Rolls-Royce Motor Cars and Rolls-Royce PLC parted ways more than 40 years ago, but it seems a lot of consumers are still struggling to tell the two apart. That hasn’t always been a problem. When both were booming the super-luxury car maker was happy for the engine manufacturer to piggyback on its reputation for quality.
But now the aerospace giant has begun to weigh on the automotive company's brand. Rolls-Royce PLC has had a tricky few years and things got even worse last week when it issued yet another profit warning and its shares tanked a further 18%. For Rolls-Royce Motor Cars, which is now a subsidiary of BMW, this historical association has become a liability.

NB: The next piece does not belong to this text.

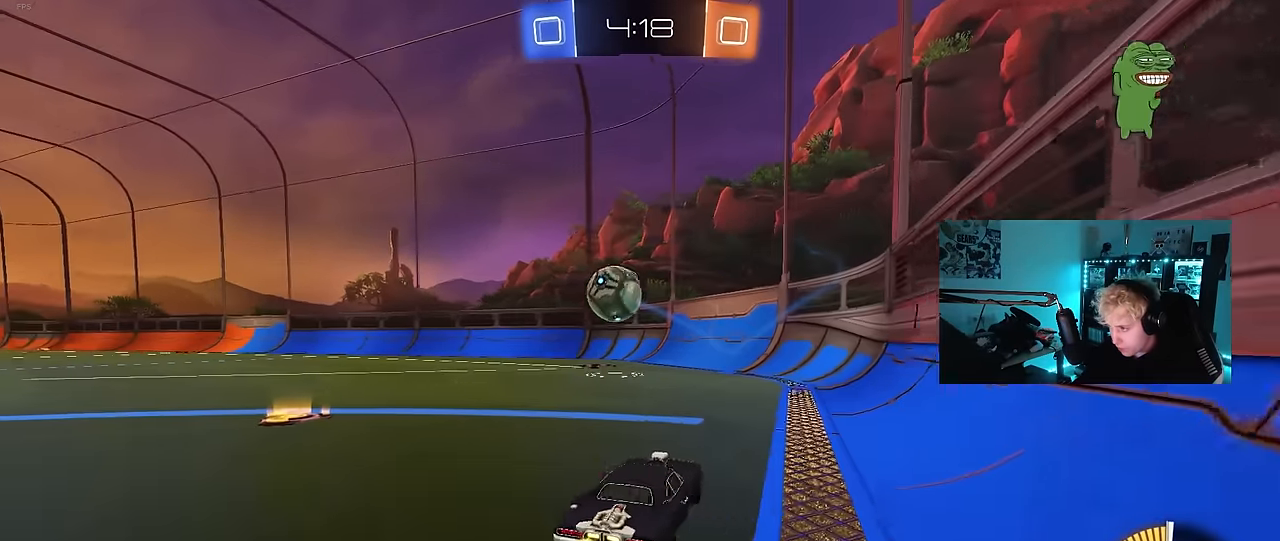
{"keys": ["a", "w"], "mouse": [], "mouse_move": "still", "events": [[50, "shift", "up"], [284, "d", "up"], [317, "a", "down"]]}
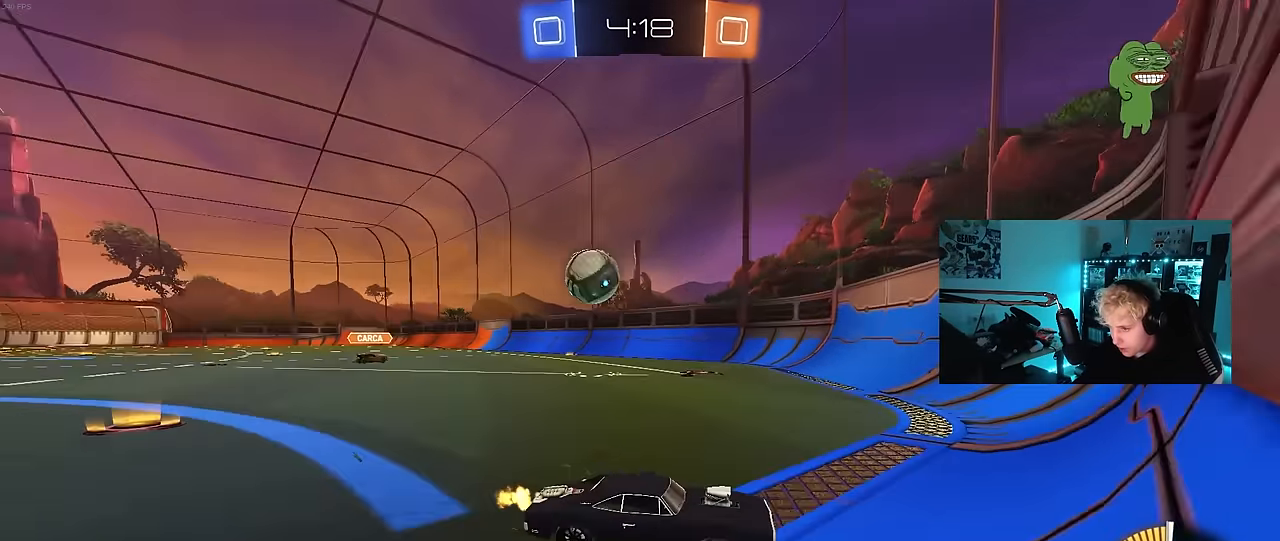
{"keys": ["d", "w"], "mouse": [], "mouse_move": "still", "events": [[67, "a", "up"], [67, "d", "down"], [150, "shift", "down"], [350, "shift", "up"]]}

‘We know how famous the brand is, and as much as we have done to make clear that they are separate, for many people it is hard to see the difference,’ the car company’s boss Torsten Müller-Ötvös told the Telegraph. ‘When people read about turmoil at Rolls-Royce in a newspaper it causes concern.’
The link between financial performance and brand value might not always be especially pronounced – the concerns of shareholders aren’t necessarily shared by customers. But Rolls-Royce’s brand is all about projecting success, and it’s easy to see how a captain of industry, an Arabian sheikh or a Russian oligarch could want to distance themselves from a business that some perceive to be failing.
The motor company has made similar noises before, issuing a press release last November stressing the difference between the two businesses. ‘Rolls-Royce Motor Cars is a completely distinct company from Rolls-Royce plc which manufactures engines for aircraft, ships and land applications,’ the statement urged.
‘Rolls-Royce Motor Cars recently announced that it is on track for a record year in 2014. The company is poised to deliver a record of over 4,000 super-luxury motor cars, making 2014 the fifth consecutive record year and the highest in the marque’s history.’
It seems the message didn’t get through (perhaps unsurprisingly), but there’s not much else Herr Müller-Ötvös can do about it. A rebrand is surely an absolute no-no, and he would need the persuasive powers of a hostage negotiator to convince the other company to give up its own name. Unless Rolls-Royce Plc collapses or is acquired (a prospect which, to be fair, seems increasingly possible), its automotive cousin will probably just have to lump it and drive on.